Cats also have facial expressions but as noted by The Washington Post, an online survey found that humans aren’t so hot at connecting emotional dots. The survey featured close-up videos of cat faces without any sound and asked participants to classify the expression as positive or negative. Just 13% of test-takers scored over 75% — the average score was under 60%.
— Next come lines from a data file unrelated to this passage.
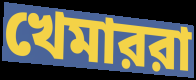
খেমাররা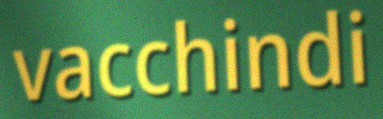
vacchindi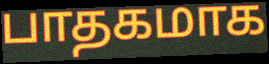
பாதகமாக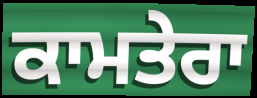
ਕਾਮਤੇਰਾ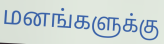
மனங்களுக்குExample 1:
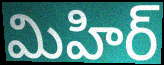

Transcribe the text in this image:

మిహిర్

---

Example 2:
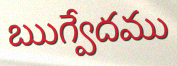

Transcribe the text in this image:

ఋగ్వేదము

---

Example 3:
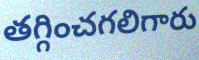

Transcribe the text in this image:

తగ్గించగలిగారు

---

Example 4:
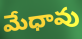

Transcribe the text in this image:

మేధావు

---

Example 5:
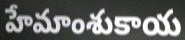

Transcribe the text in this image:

హేమాంశుకాయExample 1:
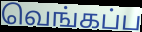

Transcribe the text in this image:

வெங்கப்ப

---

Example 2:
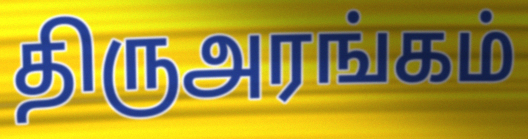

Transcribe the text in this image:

திருஅரங்கம்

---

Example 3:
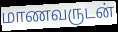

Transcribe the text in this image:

மாணவருடன்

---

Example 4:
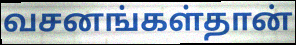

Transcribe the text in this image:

வசனங்கள்தான்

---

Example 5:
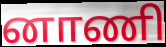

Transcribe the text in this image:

னாணிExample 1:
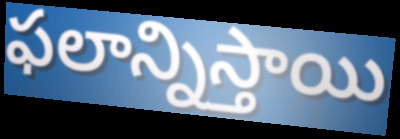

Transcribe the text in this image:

ఫలాన్నిస్తాయి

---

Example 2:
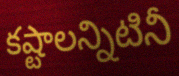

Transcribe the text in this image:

కష్టాలన్నిటినీ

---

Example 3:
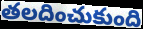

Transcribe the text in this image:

తలదించుకుంది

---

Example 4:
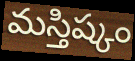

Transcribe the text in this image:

మస్తిష్కం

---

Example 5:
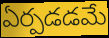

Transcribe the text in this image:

ఏర్పడడమే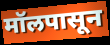
मॉलपासूनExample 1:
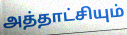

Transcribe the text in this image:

அத்தாட்சியும்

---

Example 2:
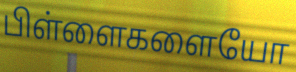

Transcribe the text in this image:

பிள்ளைகளையோ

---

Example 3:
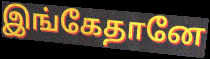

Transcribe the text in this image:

இங்கேதானே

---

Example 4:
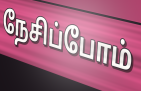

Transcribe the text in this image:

There’s also evidence that different animals — such as dogs and horses — share common facial expressions when playing, even when people aren’t present. According to Discover, dogs and horses both displayed the relaxed, open-mouthed expression common among mammals when playing and “rapidly imitated each other’s facial expressions, the first time such mimicry was seen between species.” This expression equivalence helps reduce the chances of misconstrued intent and avoids potential displays of aggression.

The Eyes Have It

When it comes to facial expressions, it’s also worth pointing out a particular quirk found in our canine companions: puppy dog eyes. Famous for melting hearts, these arched eyebrows and wide gazes make dogs seem like cute human infants and tap into our natural predisposition to protect such sweet creatures.

But it turns out pups may not be quite so precious after all. As noted by a study published in the Proceedings of the National Academy of Sciences of the United States of America (PNAS), “Domestication transformed the facial muscle anatomy of dogs specifically for facial communication with humans.” When the musculature of dog and wolf heads were compared, researchers found that domesticated dogs had developed an eyebrow muscle specifically designed to deliver a devastating puppy face — and get exactly what they want.

All the Feels

Do animals experience the same emotions as humans?

It’s more accurate to say that animals have evolved to recognize and respond to human emotions and facial expressions by displaying behavior we associate with specific states of feeling. While it’s not a perfect match, it’s close enough to count — although we can’t ask cats, dogs, birds or bunnies exactly how they feel about their two-legged friends, their interest in learning our emotional tells and creating key connections make them both sensitive and steadfast companions.